CounterCurrent: Week of 7/10
“Trust the science.” For the past two years, we’ve heard this mantra repeated constantly by government officials, school administrators, and next-door neighbors alike. The maxim itself is simple—but as soon as you start asking questions, the clarity evaporates. What is “the science”? Who decides what “science” is worth trusting, and to what extent? At what point can we say the trust has been misplaced and that “the science” should be reevaluated?
COVID brought these questions to the forefront, as the CDC and other agencies established and reestablished guidelines and procedures throughout the pandemic that were said to be based in science (never mind the contradictions from month to month). But the federal government’s emphasis on trusting “the science” is nothing new—COVID only provided a new, more public application of the principle. Nearly every aspect of our daily lives, from the food we eat to the air we breathe, is controlled and directed according to the federal government’s understanding of “the science.”
Before the accusations start flying, I’m not “anti-science” (whatever that means), nor do I have any desire to return to an era without modern medicine or technology. We at the National Association of Scholars simply believe that it’s important to spend the time, effort, and resources to ensure that the regulations that shape American society are grounded not only in “the science” but in the best available science. And, yes, there is a difference.
Many scientific and social-scientific disciplines today are plagued by an irreproducibility crisis that calls into question the integrity of entire bodies of research—including many studies that are viewed as foundational in their discipline. In 2018, NAS published an in-depth report on this crisis titled The Irreproducibility Crisis of Modern Science: Causes, Consequences, and the Road to Reform. The report found that “improper research techniques, lack of accountability, disciplinary and political groupthink, and a scientific culture biased toward producing positive results together have produced a critical state of affairs” in which “many supposedly scientific results cannot be reproduced reliably in subsequent investigations.” In other words, the science can’t be trusted.

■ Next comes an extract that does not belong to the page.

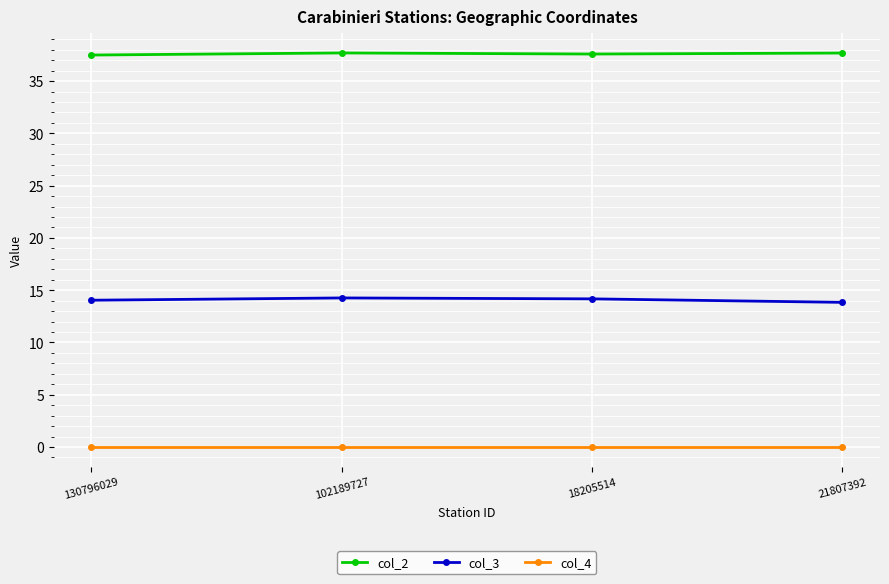

What is the label of the 1st point from the left?

130796029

The consequences of this crisis extend far beyond the walls of the ivory tower. In a series of four follow-up reports titled Shifting Sands: Unsound Science and Unsafe Regulation, NAS researchers are examining the extent to which federal regulations have been justified by irreproducible research. The first report, Keeping Count of Government Science: P-Value Plotting, P-Hacking, and PM2.5 Regulation, focused on the field of environmental epidemiology and the unreliable research that underlies many of the Environmental Protection Agency’s rules and regulations. The second report, Flimsy Food Findings: Food Frequency Questionnaires, False Positives, and Fallacious Procedures in Nutritional Epidemiology, was released just a few hours ago and examines the troubling flaws in the research underlying many of the Food and Drug Administration’s policies.

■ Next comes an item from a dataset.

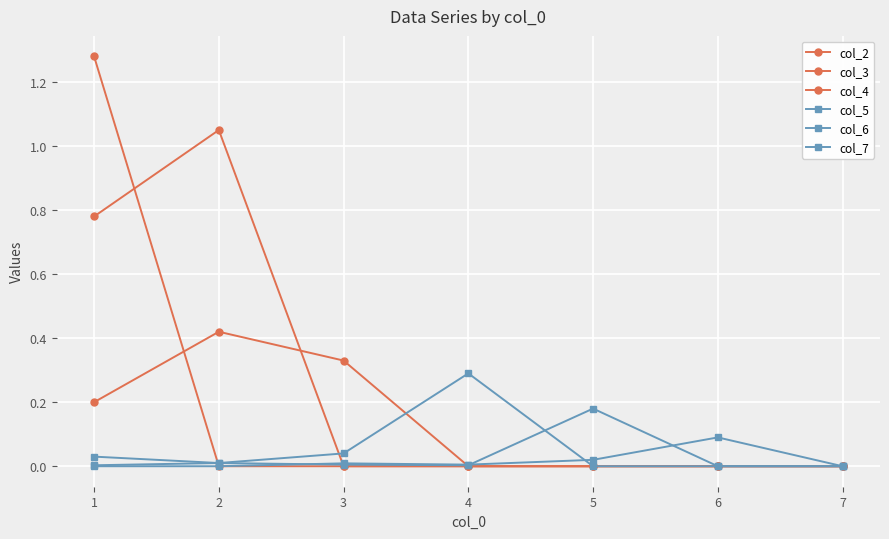

Count the number of data series in this chart.

6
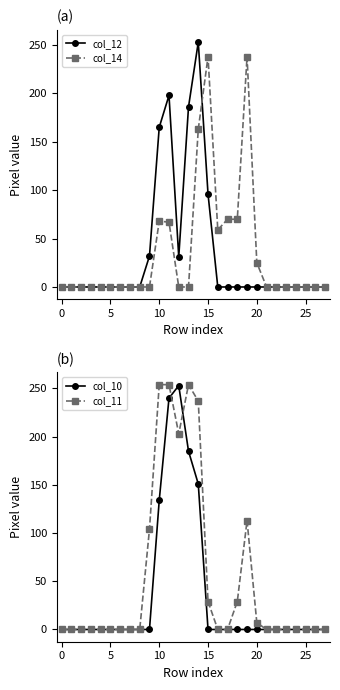

What are all the series names shown in the legend?

col_12, col_14, col_10, col_11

The reports are both very technical, diving deep into the flawed statistical methods and research practices that make key findings within the fields of both nutritional and environmental epidemiology unreliable. But the motivating principle behind the reports is quite simple. The report authors sum it up nicely in the executive summary to Flimsy Food Findings:
The government should use the very best science—whatever the regulatory consequences. Scientists should use the very best research procedures—whatever result they find. Those principles are the twin keynotes of this report. The very best science and research procedures involve building evidence on the solid rock of transparent, reproducible, and actual reproduced scientific inquiry, not on shifting sands.

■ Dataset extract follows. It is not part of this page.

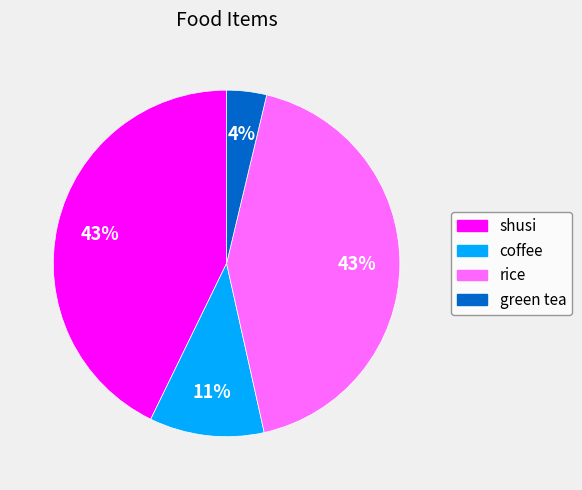

How many slices are in this pie chart?

4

We’re not pushing a particular agenda here. Believe it or not, I don’t have particularly strong opinions about nutritional or environmental epidemiology. It’s certainly possible that many of the unreliable studies, if conducted again with sound research methods, would produce similar results. But as we have been reminded again and again over the past two years, “the science” matters—and the studies that shape our lives should be conducted in a way that makes them worthy of our trust.
Until next week.
P. S. In an article published earlier this month by the James G. Martin Center for Academic Renewal, NAS Texas Affiliate Head Richard Lowery writes about the effort by conservative faculty at the University of Texas at Austin to create an independent institute to house faculty whose perspectives leave them shut out elsewhere on campus. Although the proposal for a new Liberty Institute was backed by the state legislature and influential donors, it was ultimately co-opted by UT President Jay Hartzell and progressive administrators. The donors and legislators who supported the original vision simply surrendered to the hostile takeover.
The affair offers a poignant lesson for those attempting to reform a hostile campus culture from the inside. In the end, Dr. Lowery explains, “The effort was undone not through the machinations of the campus Left but through weakness on the part of supposed conservatives…it was conservative politicians and donors, not Marxist faculty, who brought [the Liberty Institute] down out of their unwillingness to confront a supposedly prestigious Texas institution.” NAS commends Dr. Lowery and the Texas Association of Scholars for their continued determination to fight for intellectual freedom, however fierce the opposition.